For the chemical formula C_cH_hO_oN_nS_s, the double bond equivalent (DBE) is calculated as DBE = (2c + 2 + n - h)/2, and the aromaticity equivalent (Xc) is calculated as Xc = (3DBE - 1.5o - 2) / (DBE - 0.5o). Xc has been suggested to separate aliphatic compounds (Xc < 2.5) and aromatic compounds (Xc ≥ 2.5)^25,50. Notably, certain aromatic molecules, such as C₆H₅NO₃, C₇H₇NO₃, and other nitrophenols, have Xc values below 2.5 when calculated using traditional formulas, leading to an overestimation of the aliphatic content³⁰. The aromatic compounds were further divided into monocyclic compounds (benzene-core structure, 2.5 ≤ Xc < 2.714), bicyclic compounds (naphthalene-core structure, 2.714 ≤ Xc < 2.8), tricyclic compounds (anthracene-core structure, 2.8 ≤ Xc < 2.833), and tetracyclic compounds (pyrene-core structure, 2.833 ≤ Xc < 2.923). Kendrick mass defect (KMD) is effective in distinguishing similar compound groups from numerous molecular formulas. In this study, CH₂ was chosen as a base unit, and KMD-CH₂ was calculated as follows (Eqs. 1 and 2)⁵¹:

$$\mathrm{Kendrick\; mass}\,(\mathrm{KM})=\mathrm{observed\; mass}\times \frac{14}{14.01565}$$

(1)

$$\mathrm{KMD}-{\rm{C}}{{\rm{H}}}_{2}=\mathrm{normal\; mass}-\mathrm{KM}$$

(2)

where observed mass represents the precise molecular mass measured by the instrument, and nominal mass represents the molecular mass rounded to the nearest integer value.
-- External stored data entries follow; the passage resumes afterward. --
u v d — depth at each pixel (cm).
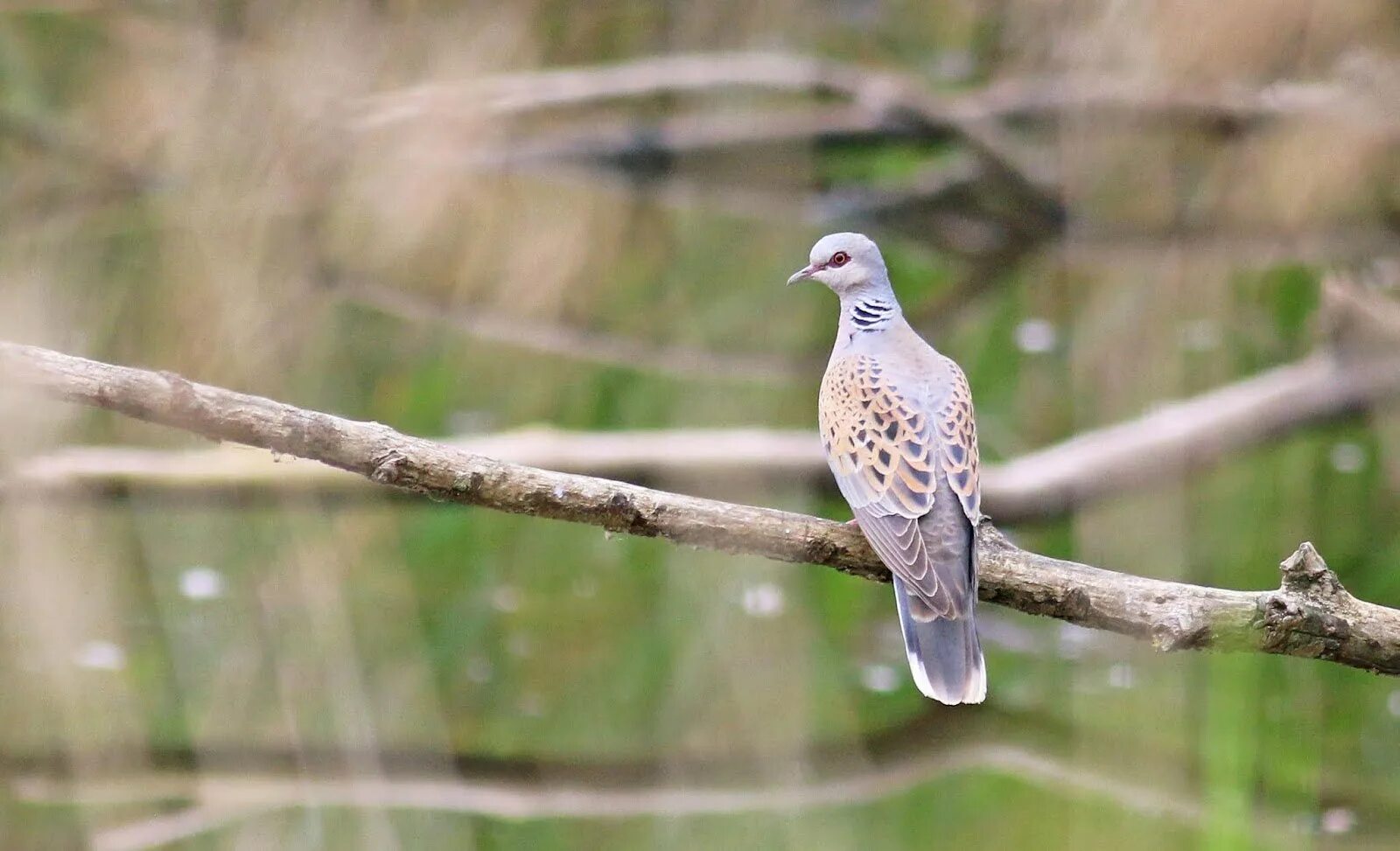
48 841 964
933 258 1758
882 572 703
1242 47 1548
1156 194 1644
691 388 1452
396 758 1042
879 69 1825
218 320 1421
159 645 1121
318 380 1448
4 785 1005
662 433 1216
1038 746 1053
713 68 1658
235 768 1024
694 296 1605
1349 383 1237
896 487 704
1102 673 1121
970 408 765
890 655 1176
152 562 1155
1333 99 1562
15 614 1109
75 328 1438
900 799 1009
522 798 1012
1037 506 1186
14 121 1557
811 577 1183
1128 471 1194
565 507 654
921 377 768
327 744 1057
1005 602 684
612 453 1167
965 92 1761
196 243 1441
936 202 1758
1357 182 1586
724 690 1107
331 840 968
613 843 970
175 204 1477
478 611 1212
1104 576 670
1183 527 1195
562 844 970
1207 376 1462
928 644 663
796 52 1819
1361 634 638
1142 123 1608
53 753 1034
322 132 1517
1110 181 1650
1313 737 1005
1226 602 645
We identified 14 specific compounds from both anthropogenic and natural sources based on their high concentrations in PM_2.5 samples and significance in the atmosphere (Table S3)^52,53,54,55, and analyzed their differences between clean and haze samples. These compounds are categorized into anthropogenic CHON compounds (including C₆H₅NO₃, C₆H₄N₂O₅, C₇H₇NO₃, C₇H₆N₂O₅, C₇H₅NO₅, C₆H₅NO₄, C₆H₄N₂O₇, C₇H₇NO₄, C₇H₆N₂O₆, C₉H₁₁NO₃, and C₉H₁₁NO₄), and natural CHON compounds (including C₅H₉NO₄, C₅H₇NO₄, and C₁₀H₁₆N₂O₈)^56,57.